Bletchley Park To Host Loebner Prize Competition

Monday, April 23, 2012


 Turing Test
At Bletchley Park this year, the Loebner Prize will be contested. Judges at the competition will conduct conversations with the four finalist chatbots and with some human surrogates, and will then rank all their conversation partners from most humanlike to least humanlike.
As part of the 2012 celebrations for the Alan Turing centenary, the Bletchley Park Trust will be hosting the annual Loebner Prize competition to find the world's best conversational computer program. The chatbot program will be competing for a coveted bronze medal and a prize fund of $7,000 sponsored by Dr Hugh Loebner who founded the competition twenty years ago.

The Loebner Prize competition is based on the Turing Test, one of the biggest challenges in the world of Artificial Intelligence. The test was proposed by Alan Turing in his famous 1950 paper entitled Computing Machinery and Intelligence, as a way of determining whether a computer programme could be said to be intelligent.

The judges at the competition will conduct conversations with the four finalist chatbots and with some human surrogates, and will then rank all their conversation partners from most humanlike to least humanlike. The chatbot with the highest overall ranking wins the prize.

Visitors will be able to follow the conversations on screens in the Mansion and see if they can tell, themselves, whether they are generated by humans or computers. The conversations will also be streamed live to the internet for the first time this year.
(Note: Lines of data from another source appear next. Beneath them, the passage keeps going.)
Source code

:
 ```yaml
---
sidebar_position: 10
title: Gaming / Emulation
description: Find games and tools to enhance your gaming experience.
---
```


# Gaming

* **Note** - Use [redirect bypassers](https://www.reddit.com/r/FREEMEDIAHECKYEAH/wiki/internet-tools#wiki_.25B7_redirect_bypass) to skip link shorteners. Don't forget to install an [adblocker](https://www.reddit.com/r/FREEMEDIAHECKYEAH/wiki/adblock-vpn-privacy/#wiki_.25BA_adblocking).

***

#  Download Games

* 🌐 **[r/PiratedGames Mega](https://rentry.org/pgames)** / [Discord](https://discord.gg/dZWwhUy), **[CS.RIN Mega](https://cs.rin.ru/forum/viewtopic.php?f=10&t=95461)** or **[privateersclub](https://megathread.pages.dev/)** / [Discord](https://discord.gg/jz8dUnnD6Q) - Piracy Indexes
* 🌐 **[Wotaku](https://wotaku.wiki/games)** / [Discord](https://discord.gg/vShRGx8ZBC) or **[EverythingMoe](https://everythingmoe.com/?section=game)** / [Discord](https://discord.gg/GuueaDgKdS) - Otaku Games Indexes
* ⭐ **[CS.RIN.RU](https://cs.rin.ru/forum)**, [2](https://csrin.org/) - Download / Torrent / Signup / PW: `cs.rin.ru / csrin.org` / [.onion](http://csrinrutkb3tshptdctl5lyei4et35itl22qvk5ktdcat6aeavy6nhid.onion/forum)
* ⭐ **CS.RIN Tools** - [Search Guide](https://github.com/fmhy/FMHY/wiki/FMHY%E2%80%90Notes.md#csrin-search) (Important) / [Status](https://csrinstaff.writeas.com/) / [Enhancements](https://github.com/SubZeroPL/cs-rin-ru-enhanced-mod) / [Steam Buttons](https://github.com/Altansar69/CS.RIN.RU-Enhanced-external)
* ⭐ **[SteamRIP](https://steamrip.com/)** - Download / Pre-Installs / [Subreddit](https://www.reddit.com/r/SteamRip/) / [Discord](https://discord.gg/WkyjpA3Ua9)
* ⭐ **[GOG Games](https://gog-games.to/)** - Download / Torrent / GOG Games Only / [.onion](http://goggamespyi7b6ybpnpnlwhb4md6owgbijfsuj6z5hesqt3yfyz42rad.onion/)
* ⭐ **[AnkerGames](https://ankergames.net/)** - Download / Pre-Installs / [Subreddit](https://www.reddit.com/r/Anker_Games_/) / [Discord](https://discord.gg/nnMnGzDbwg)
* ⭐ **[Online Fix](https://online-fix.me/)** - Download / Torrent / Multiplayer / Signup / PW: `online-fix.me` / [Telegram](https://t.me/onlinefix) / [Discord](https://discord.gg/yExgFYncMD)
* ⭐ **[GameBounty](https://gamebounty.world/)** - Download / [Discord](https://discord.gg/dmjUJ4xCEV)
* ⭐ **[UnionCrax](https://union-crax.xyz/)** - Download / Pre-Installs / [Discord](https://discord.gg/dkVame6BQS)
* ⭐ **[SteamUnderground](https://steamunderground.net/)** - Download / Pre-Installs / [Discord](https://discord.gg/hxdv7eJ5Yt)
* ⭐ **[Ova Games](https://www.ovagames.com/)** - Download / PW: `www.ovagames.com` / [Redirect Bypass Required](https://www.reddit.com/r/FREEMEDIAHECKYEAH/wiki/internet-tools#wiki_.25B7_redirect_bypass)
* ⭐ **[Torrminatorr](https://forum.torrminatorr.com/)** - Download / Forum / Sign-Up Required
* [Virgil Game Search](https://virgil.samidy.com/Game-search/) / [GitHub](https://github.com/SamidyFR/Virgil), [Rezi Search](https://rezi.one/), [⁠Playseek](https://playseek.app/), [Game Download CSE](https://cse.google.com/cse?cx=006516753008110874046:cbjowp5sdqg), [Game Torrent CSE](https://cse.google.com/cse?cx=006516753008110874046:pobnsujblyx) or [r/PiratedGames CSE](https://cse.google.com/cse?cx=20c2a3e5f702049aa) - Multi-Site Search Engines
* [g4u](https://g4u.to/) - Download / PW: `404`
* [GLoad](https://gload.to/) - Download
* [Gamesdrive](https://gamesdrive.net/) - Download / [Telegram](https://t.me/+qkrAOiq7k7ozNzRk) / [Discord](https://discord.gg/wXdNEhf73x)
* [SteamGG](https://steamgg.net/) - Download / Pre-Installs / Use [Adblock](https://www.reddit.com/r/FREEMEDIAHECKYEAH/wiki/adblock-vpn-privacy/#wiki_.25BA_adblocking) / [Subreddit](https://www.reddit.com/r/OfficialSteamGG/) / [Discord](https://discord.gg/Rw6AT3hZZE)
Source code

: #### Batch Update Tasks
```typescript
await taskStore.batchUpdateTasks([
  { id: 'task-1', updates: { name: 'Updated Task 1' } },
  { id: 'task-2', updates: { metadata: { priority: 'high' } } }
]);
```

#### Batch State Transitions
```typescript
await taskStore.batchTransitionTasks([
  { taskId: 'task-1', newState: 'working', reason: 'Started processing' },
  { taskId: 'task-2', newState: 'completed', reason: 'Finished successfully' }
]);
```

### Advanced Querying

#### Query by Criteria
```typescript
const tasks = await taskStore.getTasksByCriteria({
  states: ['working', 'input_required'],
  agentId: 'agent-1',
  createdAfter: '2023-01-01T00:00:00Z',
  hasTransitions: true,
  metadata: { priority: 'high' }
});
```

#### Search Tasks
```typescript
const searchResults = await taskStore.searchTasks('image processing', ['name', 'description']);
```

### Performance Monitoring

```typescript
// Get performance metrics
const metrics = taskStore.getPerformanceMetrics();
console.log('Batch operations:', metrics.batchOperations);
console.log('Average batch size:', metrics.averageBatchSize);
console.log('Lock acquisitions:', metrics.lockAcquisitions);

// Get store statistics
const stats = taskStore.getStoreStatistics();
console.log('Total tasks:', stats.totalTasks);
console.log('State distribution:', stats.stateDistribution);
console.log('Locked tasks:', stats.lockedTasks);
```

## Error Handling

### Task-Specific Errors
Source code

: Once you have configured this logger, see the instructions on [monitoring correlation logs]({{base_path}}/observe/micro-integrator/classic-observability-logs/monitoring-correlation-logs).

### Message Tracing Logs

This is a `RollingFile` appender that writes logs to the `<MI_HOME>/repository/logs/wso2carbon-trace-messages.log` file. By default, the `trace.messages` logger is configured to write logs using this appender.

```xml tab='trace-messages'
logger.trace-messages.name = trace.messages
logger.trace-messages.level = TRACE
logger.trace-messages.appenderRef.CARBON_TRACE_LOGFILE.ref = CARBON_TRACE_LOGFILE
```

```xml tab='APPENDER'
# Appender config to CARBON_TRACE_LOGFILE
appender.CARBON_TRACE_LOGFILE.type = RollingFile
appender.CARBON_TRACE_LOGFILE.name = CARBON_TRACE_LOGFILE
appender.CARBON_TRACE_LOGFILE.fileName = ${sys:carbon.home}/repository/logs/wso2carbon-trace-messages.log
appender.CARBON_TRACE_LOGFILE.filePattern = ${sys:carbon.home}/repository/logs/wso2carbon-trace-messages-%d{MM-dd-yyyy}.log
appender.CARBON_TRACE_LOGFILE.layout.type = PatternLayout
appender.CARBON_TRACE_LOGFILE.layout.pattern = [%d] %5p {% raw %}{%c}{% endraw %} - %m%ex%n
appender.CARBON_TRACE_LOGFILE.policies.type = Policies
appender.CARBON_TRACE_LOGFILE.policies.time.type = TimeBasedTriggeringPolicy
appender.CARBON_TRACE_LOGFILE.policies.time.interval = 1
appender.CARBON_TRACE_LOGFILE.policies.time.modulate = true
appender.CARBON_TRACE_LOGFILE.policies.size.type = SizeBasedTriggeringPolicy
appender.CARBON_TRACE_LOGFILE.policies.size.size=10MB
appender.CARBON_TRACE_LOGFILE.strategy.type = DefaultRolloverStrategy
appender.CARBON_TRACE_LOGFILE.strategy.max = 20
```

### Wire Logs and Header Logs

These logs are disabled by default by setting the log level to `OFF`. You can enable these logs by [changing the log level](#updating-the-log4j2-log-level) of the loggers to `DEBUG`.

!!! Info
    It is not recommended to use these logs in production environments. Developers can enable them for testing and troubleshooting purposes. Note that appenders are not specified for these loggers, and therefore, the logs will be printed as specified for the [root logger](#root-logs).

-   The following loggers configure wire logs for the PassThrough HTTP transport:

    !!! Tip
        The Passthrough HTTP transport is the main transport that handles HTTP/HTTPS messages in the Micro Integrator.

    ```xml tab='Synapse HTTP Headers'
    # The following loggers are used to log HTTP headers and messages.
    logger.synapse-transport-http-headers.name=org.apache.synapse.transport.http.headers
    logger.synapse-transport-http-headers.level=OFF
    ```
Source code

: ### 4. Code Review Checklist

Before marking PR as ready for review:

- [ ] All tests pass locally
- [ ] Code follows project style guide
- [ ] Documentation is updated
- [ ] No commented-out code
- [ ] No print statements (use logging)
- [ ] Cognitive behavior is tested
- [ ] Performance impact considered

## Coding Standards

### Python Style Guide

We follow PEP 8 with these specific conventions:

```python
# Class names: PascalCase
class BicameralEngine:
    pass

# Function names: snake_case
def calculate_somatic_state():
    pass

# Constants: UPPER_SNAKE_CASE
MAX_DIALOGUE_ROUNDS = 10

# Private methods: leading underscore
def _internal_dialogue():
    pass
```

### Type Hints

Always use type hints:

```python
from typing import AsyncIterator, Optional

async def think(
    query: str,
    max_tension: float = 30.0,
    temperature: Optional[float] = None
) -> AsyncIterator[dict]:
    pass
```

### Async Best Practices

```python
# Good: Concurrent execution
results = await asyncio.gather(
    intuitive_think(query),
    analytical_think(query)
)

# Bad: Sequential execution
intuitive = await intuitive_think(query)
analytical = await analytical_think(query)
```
Alan Turing, who was born on June 23rd 1912, was an English mathematician, logician, cryptanalyst and computer scientist. He is widely regarded as the father of computer science, and had a huge impact on the birth of artificial intelligence, partly by virtue of a section entitled "Can Machines Think?" in "Computing Machinery and Intelligence," an offprint of which is displayed in Bletchley Park's new exhibition "The Life and Works of Alan Turing."

Turing's WW2 work on Enigma played a major role in the winning of the 1941 Battle of the Atlantic. Sir Winston Churchill, amongst others, paid tribute to the codebreakers at Bletchley Park, whose successes in breaking the German Enigma code undoubtedly shortened the war and helped the allies to victory.  Turing's story is highlighted in George Dyson's Turing's Cathedral: The Origins of the Digital Universe.

The Turing Centenary Loebner Prize competition will take place on 15 May 2012 at Bletchley Park, starting at 1:00pm.